宗成の案は定石ではあるが、宗成の言う通り河原田は低湿地帯で伏兵が隠れるような遮蔽物がない地形だ。
軍議の結果、地の利がある皆川勢が中央に構え、左翼に小山、右翼に結城が展開することになった。
(あれが小山の当主か。父が気にかけるような器ではない気がするが……)
政勝は冷静に政長のことを観察していた。
ほどなくして政勝は興味をなくしたように政長から視線をそらしたが、政長はそれに気づくことはなかった。
(やはり儂には当主の座は荷が重かったのか)
陣に戻った政長はこの戦が終わったら隠居しようと考えていた。
あの軍議で政長は百戦錬磨の皆川宗成と若き俊英の結城政勝を見て気づいてしまった。己の器の限界を。

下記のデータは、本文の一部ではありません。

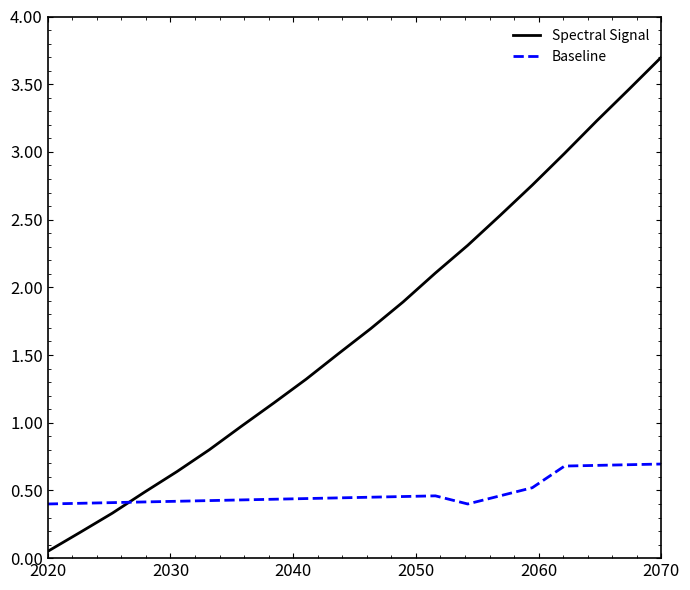

How many intersections are there between Baseline and Spectral Signal?

1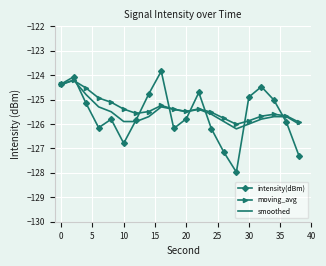

Which series has the widest spread of values?

intensity(dBm)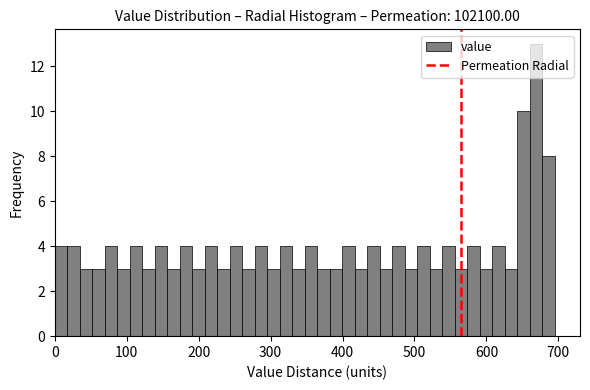

Read against the x-axis, roughly where is the centre of the tallest bar?

670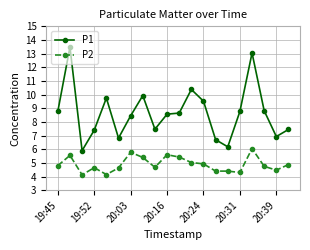

What is the value of the P2 point at the 15th from the left?

4.4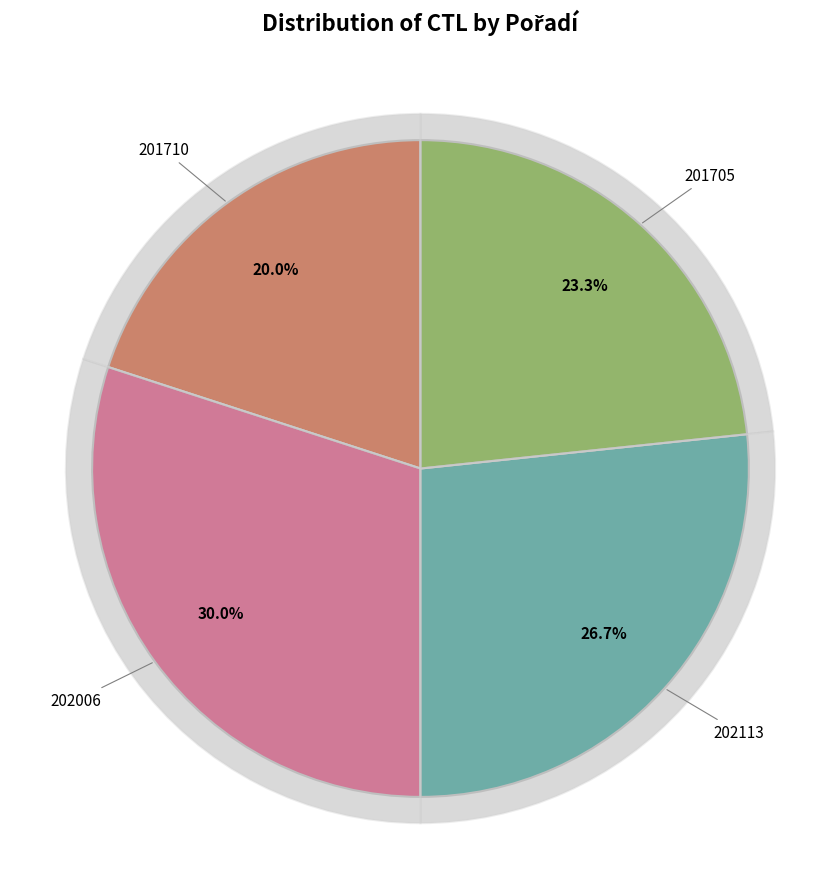

What is the change in value from 201710 to 202113?

+2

政長は古河公方家の内乱時に強引に家督を父から奪った。それは小山家の存続のために致し方ないことだったが、政長の治世では家臣同士の対立や宇都宮、結城に圧迫されていたりと不安定な状況が続き、政長もその状況を打開することができなかった。
(皆川との同盟や忠綱の皆川攻めも犬王丸の進言がなければ考えることすらなかった。本来皆川殿の評価は犬王丸のもの。儂はその手柄を横取りしたに過ぎん。それに犬王丸が正式に当主となれば表立って動くこともできるはずだ)
無論まだ三歳の犬王丸にいきなり負担をかけるわけにはいかないため、犬王丸が元服するまで後見しようとは考えている。
犬王丸なら自分ができなかった小山家の再興を成し遂げられると直感していた。
政長が隠居の考えを大膳大夫に伝えようとしたそのとき、息を切らした伝令が陣の中へ駆け込んできた。
「申し上げます。敵の姿を確認。旗は三つ巴に左三つ巴でございまする!」
陣内に緊張が走り、各武将たちの顔つきがガラリと変貌する。
三つ巴の旗は壬生氏の家紋だが、左三つ巴は下野宇都宮家のものだった。